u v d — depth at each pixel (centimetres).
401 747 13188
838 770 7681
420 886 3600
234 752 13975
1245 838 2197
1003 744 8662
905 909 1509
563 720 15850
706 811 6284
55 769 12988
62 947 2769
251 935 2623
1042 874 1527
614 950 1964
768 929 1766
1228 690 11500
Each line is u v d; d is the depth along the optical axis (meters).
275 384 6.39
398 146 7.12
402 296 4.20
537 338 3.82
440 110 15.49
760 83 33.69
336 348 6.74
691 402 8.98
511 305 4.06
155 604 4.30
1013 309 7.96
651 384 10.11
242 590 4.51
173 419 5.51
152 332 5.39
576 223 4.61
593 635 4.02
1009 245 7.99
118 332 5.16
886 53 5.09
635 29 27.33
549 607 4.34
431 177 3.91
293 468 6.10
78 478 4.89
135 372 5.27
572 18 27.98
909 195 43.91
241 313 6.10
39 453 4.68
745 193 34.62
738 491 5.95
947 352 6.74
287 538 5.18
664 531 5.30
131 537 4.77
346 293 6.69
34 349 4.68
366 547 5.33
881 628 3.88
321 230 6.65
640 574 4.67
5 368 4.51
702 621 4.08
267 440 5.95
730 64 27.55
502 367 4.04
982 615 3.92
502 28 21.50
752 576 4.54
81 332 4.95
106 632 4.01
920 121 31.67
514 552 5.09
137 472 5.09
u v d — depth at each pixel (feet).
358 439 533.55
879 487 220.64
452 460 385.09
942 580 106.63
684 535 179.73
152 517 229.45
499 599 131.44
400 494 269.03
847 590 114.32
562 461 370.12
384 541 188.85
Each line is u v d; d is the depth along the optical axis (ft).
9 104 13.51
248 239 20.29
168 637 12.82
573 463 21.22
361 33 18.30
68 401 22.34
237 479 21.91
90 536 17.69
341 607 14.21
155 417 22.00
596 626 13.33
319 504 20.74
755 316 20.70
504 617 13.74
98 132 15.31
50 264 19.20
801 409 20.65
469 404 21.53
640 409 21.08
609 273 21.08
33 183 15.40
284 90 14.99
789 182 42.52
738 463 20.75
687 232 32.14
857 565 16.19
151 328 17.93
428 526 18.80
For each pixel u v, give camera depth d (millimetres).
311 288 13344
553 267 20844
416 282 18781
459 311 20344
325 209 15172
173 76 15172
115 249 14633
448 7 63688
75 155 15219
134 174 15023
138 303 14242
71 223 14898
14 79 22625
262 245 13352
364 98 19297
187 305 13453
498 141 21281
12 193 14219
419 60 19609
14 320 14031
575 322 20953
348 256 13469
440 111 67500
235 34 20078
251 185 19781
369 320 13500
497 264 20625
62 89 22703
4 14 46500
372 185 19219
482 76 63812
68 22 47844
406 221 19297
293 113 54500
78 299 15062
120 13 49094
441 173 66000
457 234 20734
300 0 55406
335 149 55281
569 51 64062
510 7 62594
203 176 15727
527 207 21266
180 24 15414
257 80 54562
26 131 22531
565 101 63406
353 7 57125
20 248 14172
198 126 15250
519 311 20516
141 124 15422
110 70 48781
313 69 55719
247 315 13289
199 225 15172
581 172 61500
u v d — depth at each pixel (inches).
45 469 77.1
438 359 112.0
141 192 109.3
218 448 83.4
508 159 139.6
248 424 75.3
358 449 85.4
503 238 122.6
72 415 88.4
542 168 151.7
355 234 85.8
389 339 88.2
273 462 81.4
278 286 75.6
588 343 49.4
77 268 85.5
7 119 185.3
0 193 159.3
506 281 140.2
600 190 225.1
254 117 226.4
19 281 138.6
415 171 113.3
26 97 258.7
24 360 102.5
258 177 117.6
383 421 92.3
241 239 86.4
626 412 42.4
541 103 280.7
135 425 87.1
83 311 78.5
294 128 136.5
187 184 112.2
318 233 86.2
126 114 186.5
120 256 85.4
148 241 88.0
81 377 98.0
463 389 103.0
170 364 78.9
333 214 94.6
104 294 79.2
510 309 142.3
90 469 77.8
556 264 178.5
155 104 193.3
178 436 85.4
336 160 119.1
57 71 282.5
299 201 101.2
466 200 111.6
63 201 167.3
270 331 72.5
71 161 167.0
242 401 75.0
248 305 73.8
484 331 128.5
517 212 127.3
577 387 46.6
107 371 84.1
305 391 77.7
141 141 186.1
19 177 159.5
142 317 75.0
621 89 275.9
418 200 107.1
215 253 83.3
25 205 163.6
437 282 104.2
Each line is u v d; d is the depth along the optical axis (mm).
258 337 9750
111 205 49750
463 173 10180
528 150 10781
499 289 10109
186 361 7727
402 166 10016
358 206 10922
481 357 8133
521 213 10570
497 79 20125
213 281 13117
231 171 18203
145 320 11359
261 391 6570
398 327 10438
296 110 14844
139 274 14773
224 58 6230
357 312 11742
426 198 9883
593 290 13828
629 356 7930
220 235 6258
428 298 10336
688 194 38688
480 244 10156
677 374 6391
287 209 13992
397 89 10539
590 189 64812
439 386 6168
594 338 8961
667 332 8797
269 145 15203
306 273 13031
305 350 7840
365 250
- - -
> **Task to carry out**
Using the material above, transcribe exactly the lines from the line with "258 177 117.6" to the line with "510 309 142.3"; both count, and nothing else goes in.

> **Exercise output**
258 177 117.6
383 421 92.3
241 239 86.4
626 412 42.4
541 103 280.7
135 425 87.1
83 311 78.5
294 128 136.5
187 184 112.2
318 233 86.2
126 114 186.5
120 256 85.4
148 241 88.0
81 377 98.0
463 389 103.0
170 364 78.9
333 214 94.6
104 294 79.2
510 309 142.3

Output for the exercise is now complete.